> PAGE TEXT:
+--

Q: How challenging is it to transition to Danish work culture?
From my own experience, it's been such a positive professional experience to adapt to working in Denmark. It reinvigorated and re-energised me, and gave me the boost I needed to engage in my career in a way that I'd felt unable to do in my previous routine. It's challenging at times, of course, but if you wait for a job at the company that is just right for you, then you'll experience all kinds of fantastic counterbalances to those challenges, namely the flat heirarchy and the overwhelming culture of trust.
My advice here would be to stay patient in the first few weeks and months. If you're anything like me you'll feel impatient to be a fully functioning, fluent Danish speaking wonder-worker. It takes time (especially the language bit), so just resist the pressure to give yourself a hard time for not getting there quickly enough.
Q: I want to move to Denmark but I'm worried about the tax rates being so high, has it affected you?
Yes tax rates are super high in Denmark, but salaries tend to be proportionally much higher too, so I really wouldn't let that put you off. You can earn a decent living here even doing jobs that I am used to being quite underpaid, like bar work, for example. You also have to factor in the money saved from other things that overall help to balance out your net income each month. To name just a few: transport is super cheap (or free if you cycle!), you will have lunch provided by work at a very low cost (around £2 a day), and services like mobile/internet/tv are much, much cheaper here. Overall, I've not at all been negatively affected by the tax rates out here. I was very worried about it before we arrived, but on balance it all evens out to leave me better off than I was in the UK.
Q: I've been offered a job but I don't understand how much I'll get paid after tax. What advice do you have?

+--

> DATA FOR ANALYSIS:
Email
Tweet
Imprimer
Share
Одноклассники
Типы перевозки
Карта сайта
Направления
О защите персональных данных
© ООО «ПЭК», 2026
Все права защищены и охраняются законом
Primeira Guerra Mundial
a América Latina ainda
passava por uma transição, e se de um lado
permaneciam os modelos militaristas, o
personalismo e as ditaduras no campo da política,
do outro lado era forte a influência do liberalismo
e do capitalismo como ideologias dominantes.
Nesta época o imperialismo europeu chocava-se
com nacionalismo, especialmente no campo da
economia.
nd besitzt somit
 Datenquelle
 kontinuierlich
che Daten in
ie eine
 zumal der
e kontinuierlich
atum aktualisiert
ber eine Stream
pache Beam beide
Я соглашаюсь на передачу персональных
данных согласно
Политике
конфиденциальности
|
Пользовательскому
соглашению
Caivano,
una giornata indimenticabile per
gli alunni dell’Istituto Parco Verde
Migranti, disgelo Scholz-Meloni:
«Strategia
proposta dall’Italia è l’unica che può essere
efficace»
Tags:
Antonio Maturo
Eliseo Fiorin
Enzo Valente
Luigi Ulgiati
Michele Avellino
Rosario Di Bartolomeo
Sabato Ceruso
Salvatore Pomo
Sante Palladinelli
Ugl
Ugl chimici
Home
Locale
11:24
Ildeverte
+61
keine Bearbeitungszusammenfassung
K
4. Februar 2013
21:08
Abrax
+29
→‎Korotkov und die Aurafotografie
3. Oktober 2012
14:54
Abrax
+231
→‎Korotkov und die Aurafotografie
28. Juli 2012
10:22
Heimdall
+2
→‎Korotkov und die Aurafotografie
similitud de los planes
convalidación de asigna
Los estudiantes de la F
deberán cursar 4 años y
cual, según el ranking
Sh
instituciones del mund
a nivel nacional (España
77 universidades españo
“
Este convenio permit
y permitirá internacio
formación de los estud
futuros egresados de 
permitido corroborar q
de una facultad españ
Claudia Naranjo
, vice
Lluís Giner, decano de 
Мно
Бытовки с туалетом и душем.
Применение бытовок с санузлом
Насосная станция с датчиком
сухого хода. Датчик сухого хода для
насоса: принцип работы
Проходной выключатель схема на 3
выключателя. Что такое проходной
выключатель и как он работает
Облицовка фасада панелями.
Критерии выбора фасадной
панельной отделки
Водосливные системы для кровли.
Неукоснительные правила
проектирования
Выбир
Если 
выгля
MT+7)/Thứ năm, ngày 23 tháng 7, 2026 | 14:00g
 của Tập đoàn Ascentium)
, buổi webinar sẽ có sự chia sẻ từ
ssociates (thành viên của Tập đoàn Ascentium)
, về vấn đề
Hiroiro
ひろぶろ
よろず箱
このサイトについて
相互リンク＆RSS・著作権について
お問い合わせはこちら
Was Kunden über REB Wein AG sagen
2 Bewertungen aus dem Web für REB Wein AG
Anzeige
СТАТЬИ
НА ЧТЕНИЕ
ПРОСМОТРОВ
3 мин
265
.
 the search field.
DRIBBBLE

+--

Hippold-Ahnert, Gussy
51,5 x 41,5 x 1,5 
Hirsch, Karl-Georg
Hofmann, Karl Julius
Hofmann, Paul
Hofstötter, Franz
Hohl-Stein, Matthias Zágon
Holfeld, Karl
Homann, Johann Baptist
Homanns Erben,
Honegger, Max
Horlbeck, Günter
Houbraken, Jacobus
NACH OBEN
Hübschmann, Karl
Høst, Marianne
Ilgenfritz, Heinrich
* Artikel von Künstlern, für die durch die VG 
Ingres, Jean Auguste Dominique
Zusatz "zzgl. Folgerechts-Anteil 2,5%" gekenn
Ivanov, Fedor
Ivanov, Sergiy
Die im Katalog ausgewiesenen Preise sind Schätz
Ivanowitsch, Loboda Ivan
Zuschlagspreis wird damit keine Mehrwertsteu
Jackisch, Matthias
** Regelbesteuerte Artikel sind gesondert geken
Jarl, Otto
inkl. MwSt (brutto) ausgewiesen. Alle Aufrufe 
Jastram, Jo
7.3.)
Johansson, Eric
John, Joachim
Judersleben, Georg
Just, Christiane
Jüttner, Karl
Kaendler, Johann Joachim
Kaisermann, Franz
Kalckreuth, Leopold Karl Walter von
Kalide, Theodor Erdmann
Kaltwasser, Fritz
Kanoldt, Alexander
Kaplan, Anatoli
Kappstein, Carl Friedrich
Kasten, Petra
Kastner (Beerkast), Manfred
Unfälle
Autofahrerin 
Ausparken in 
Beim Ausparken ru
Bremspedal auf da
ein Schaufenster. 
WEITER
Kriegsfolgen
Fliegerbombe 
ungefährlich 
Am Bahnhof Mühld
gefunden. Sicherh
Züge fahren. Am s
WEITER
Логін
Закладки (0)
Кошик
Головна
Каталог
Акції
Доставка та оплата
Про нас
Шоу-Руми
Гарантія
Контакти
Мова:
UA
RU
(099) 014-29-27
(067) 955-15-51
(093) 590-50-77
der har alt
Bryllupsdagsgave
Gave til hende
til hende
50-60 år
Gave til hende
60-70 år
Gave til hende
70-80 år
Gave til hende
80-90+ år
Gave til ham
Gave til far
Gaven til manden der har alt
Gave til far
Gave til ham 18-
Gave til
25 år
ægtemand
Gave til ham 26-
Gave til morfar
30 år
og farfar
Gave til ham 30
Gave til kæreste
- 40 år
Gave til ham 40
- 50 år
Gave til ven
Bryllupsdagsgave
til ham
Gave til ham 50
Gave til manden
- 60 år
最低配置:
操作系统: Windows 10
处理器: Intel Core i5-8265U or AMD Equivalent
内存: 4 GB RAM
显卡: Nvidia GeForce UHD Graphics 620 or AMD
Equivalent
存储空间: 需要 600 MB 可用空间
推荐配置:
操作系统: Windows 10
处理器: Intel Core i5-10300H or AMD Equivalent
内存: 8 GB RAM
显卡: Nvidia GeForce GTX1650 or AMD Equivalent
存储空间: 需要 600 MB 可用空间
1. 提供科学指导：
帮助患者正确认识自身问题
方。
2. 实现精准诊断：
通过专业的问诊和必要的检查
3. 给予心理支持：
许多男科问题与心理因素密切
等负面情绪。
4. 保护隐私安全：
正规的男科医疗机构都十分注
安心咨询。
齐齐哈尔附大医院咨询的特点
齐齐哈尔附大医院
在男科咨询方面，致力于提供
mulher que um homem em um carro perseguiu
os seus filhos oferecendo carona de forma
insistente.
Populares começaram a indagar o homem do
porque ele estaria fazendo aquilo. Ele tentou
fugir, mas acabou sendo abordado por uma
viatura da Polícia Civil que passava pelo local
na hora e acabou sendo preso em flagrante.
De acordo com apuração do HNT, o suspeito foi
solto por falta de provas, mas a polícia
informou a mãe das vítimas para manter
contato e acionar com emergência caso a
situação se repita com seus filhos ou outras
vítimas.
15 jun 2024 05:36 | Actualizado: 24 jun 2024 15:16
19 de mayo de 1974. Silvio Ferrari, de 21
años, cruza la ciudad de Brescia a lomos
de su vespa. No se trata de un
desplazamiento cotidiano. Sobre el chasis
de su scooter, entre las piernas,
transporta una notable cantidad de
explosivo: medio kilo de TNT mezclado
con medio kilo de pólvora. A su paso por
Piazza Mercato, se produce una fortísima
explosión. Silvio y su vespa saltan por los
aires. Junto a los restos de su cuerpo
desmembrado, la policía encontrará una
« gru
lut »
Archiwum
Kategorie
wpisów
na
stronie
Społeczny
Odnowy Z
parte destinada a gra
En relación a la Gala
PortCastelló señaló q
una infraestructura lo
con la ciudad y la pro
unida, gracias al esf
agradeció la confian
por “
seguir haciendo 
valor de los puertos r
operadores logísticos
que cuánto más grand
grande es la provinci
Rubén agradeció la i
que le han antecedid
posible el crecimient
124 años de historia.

+--

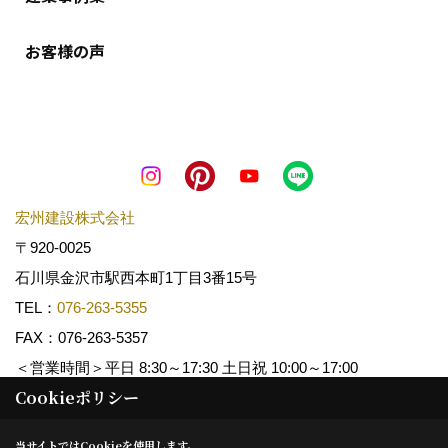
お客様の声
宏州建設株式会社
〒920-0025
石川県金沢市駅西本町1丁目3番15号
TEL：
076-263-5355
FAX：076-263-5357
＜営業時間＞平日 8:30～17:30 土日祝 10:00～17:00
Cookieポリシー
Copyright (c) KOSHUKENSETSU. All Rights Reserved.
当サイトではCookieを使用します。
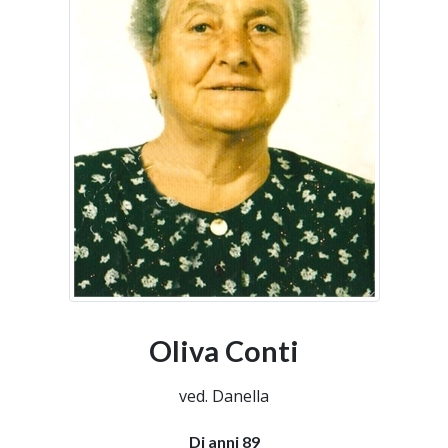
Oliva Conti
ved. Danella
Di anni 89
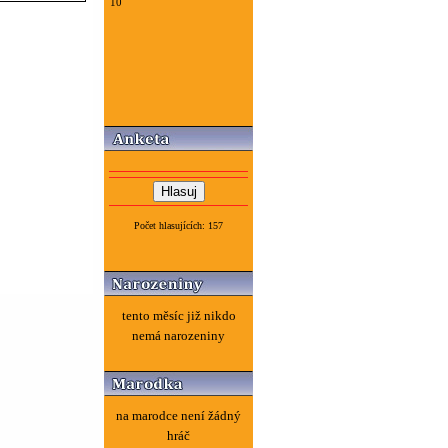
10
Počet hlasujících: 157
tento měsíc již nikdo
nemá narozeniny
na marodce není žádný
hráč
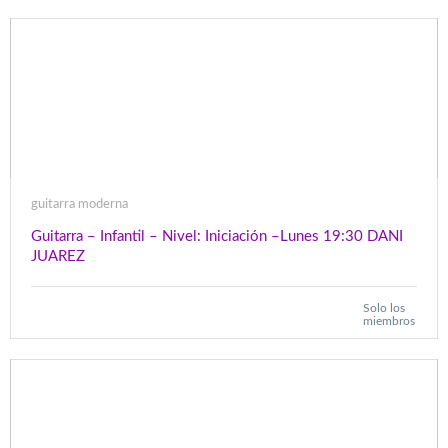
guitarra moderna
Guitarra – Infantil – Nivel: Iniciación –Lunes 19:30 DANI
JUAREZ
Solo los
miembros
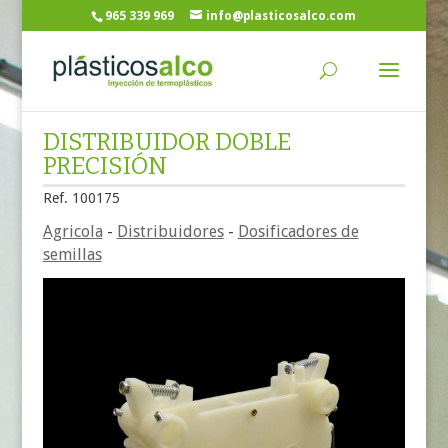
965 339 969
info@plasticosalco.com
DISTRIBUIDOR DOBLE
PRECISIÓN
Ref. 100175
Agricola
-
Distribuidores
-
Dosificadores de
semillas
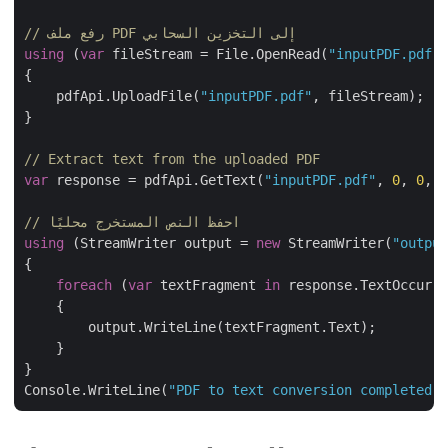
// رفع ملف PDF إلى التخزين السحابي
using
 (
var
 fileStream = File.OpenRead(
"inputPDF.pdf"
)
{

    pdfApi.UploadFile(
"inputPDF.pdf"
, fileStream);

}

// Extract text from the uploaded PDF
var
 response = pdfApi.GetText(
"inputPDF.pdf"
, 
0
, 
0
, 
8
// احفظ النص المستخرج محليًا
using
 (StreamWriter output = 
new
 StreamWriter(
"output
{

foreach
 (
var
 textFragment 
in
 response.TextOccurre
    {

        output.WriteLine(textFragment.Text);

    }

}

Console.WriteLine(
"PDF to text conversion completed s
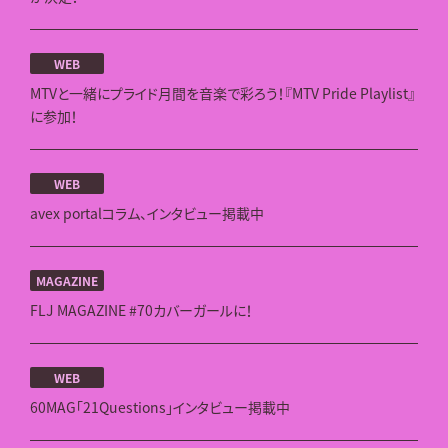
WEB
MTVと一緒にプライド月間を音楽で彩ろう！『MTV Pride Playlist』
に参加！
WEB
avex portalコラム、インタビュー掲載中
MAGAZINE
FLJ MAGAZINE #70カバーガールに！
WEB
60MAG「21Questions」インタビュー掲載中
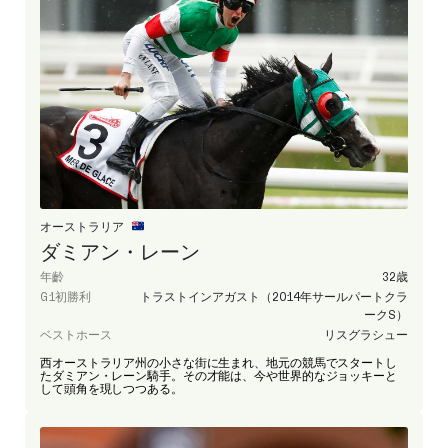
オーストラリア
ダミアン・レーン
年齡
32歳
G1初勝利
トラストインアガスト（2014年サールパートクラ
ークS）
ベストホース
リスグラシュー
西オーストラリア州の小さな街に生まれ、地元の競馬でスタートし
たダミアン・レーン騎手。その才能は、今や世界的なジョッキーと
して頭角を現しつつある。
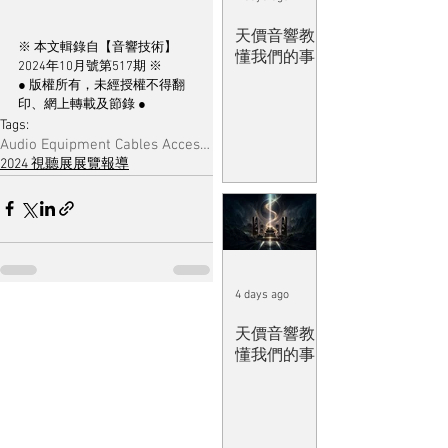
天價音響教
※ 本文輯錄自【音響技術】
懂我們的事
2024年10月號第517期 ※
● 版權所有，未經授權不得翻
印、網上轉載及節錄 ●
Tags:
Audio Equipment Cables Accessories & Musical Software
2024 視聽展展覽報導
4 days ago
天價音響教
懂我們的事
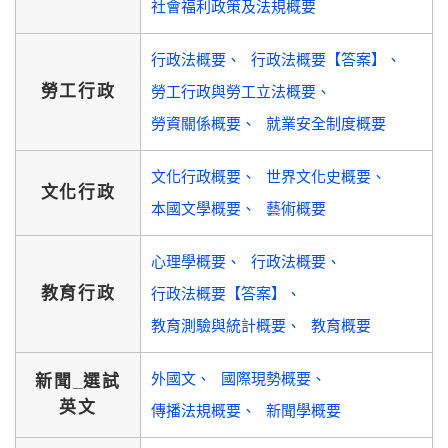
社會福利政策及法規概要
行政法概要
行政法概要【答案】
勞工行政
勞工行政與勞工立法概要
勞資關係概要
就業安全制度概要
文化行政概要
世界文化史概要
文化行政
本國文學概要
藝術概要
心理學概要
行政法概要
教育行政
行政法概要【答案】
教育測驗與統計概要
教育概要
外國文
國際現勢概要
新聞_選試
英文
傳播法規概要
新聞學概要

+--

> REQUIRED ACTION 1:
Answer these questions from the Q&A about moving to Denmark:
(a) What two things does the writer name as counterbalances to the challenges of Danish work culture?
(b) Roughly how much does a work-provided lunch cost per day?
(c) Which country does the writer say they were worse off in?
> REQUIRED ACTION 2: Please render this sentence from the Q&A about moving to Denmark in Spanish: "My advice here would be to stay patient in the first few weeks and months."
> REQUIRED ACTION 3: Write the next part of the Q&A about moving to Denmark, picking up after its final question.
The listing has no connection to the text about working in Denmark.

> WRITTEN REPLY 1:
(a) The flat hierarchy and the overwhelming culture of trust.
(b) Around £2 a day.
(c) The UK.

> WRITTEN REPLY 2: Mi consejo aquí sería tener paciencia durante las primeras semanas y los primeros meses.

> WRITTEN REPLY 3:
No-one understands what they'll get paid after tax, so fear not, you're not alone! The truth is, until you get your first pay check, you'll struggle to get a definitive figure on how much you'll take home each month, but there are a few handy guides you can use to get a close estimate. This website has some sample salaries and breaks down the tax for each. This is by far the most digestible guide I found before moving out here! There are also tax calculators but these are all in Danish, however if you have a Danish speaker on hand to help then you can use this website to get a more accurate figure (though it's currently set at 2015 levels). When you do get your first month's payslip, you're going to need either a PhD, or this guide from the Danish tax authority, to help you figure it out. When you arrive in Denmark, you'll need to get yourself set up with a Tax Card, you can find out more about how to do that here.
Q: How much holiday do you get in Denmark?
Statutory holiday pay in Denmark is 5 weeks BUT...and it's a big but, you only get paid holiday based on what you worked in the previous year. So in your first 12 months in Denmark (depending on when you arrive), you won't be paid for the holiday that you take. Yes, it sucks. No, there's no positive spin that I can think to put on it. On a more practical note, if you leave Denmark, you will need to notify the authorities so that you are reimbursed for any accrued holiday time that you didn't take.
Q: Any regrets?
Nope. Not one. Cliché as it sounds, my only regret is not having come sooner. If you're thinking of moving over to Denmark for work, I couldn't encourage you strongly enough to JUST.DO.IT.